— Begin Extracted records —

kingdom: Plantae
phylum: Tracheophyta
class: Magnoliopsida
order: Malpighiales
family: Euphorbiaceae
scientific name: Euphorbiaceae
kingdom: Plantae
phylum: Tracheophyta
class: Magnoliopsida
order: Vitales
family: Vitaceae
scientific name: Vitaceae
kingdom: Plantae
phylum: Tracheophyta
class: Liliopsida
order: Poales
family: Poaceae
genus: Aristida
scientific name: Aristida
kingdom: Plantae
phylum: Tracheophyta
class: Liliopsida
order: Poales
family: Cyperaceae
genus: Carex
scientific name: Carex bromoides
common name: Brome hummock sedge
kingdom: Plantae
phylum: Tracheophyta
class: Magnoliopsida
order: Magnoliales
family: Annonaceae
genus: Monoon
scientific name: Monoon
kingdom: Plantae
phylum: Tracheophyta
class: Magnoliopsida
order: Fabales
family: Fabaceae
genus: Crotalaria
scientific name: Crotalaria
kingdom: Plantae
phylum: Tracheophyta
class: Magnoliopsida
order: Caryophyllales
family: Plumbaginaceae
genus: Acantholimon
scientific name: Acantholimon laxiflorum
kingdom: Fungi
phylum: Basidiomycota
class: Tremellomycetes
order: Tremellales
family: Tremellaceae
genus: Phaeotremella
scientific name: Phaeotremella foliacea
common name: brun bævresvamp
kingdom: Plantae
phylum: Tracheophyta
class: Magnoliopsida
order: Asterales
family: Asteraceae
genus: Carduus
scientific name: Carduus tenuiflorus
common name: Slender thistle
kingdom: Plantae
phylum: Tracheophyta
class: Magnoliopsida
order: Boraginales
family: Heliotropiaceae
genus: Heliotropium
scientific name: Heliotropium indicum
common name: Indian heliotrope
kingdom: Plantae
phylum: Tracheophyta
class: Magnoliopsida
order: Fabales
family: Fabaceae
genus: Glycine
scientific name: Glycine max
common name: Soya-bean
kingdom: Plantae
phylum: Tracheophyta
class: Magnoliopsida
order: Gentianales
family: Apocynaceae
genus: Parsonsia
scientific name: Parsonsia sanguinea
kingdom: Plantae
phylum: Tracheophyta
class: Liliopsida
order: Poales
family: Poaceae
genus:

— End Extracted records —

** Set task **
Rewrite the listing above with every "common name" changed to "vernacular name" and nothing else altered.

** Reply **
kingdom: Plantae
phylum: Tracheophyta
class: Magnoliopsida
order: Malpighiales
family: Euphorbiaceae
scientific name: Euphorbiaceae
kingdom: Plantae
phylum: Tracheophyta
class: Magnoliopsida
order: Vitales
family: Vitaceae
scientific name: Vitaceae
kingdom: Plantae
phylum: Tracheophyta
class: Liliopsida
order: Poales
family: Poaceae
genus: Aristida
scientific name: Aristida
kingdom: Plantae
phylum: Tracheophyta
class: Liliopsida
order: Poales
family: Cyperaceae
genus: Carex
scientific name: Carex bromoides
vernacular name: Brome hummock sedge
kingdom: Plantae
phylum: Tracheophyta
class: Magnoliopsida
order: Magnoliales
family: Annonaceae
genus: Monoon
scientific name: Monoon
kingdom: Plantae
phylum: Tracheophyta
class: Magnoliopsida
order: Fabales
family: Fabaceae
genus: Crotalaria
scientific name: Crotalaria
kingdom: Plantae
phylum: Tracheophyta
class: Magnoliopsida
order: Caryophyllales
family: Plumbaginaceae
genus: Acantholimon
scientific name: Acantholimon laxiflorum
kingdom: Fungi
phylum: Basidiomycota
class: Tremellomycetes
order: Tremellales
family: Tremellaceae
genus: Phaeotremella
scientific name: Phaeotremella foliacea
vernacular name: brun bævresvamp
kingdom: Plantae
phylum: Tracheophyta
class: Magnoliopsida
order: Asterales
family: Asteraceae
genus: Carduus
scientific name: Carduus tenuiflorus
vernacular name: Slender thistle
kingdom: Plantae
phylum: Tracheophyta
class: Magnoliopsida
order: Boraginales
family: Heliotropiaceae
genus: Heliotropium
scientific name: Heliotropium indicum
vernacular name: Indian heliotrope
kingdom: Plantae
phylum: Tracheophyta
class: Magnoliopsida
order: Fabales
family: Fabaceae
genus: Glycine
scientific name: Glycine max
vernacular name: Soya-bean
kingdom: Plantae
phylum: Tracheophyta
class: Magnoliopsida
order: Gentianales
family: Apocynaceae
genus: Parsonsia
scientific name: Parsonsia sanguinea
kingdom: Plantae
phylum: Tracheophyta
class: Liliopsida
order: Poales
family: Poaceae
genus:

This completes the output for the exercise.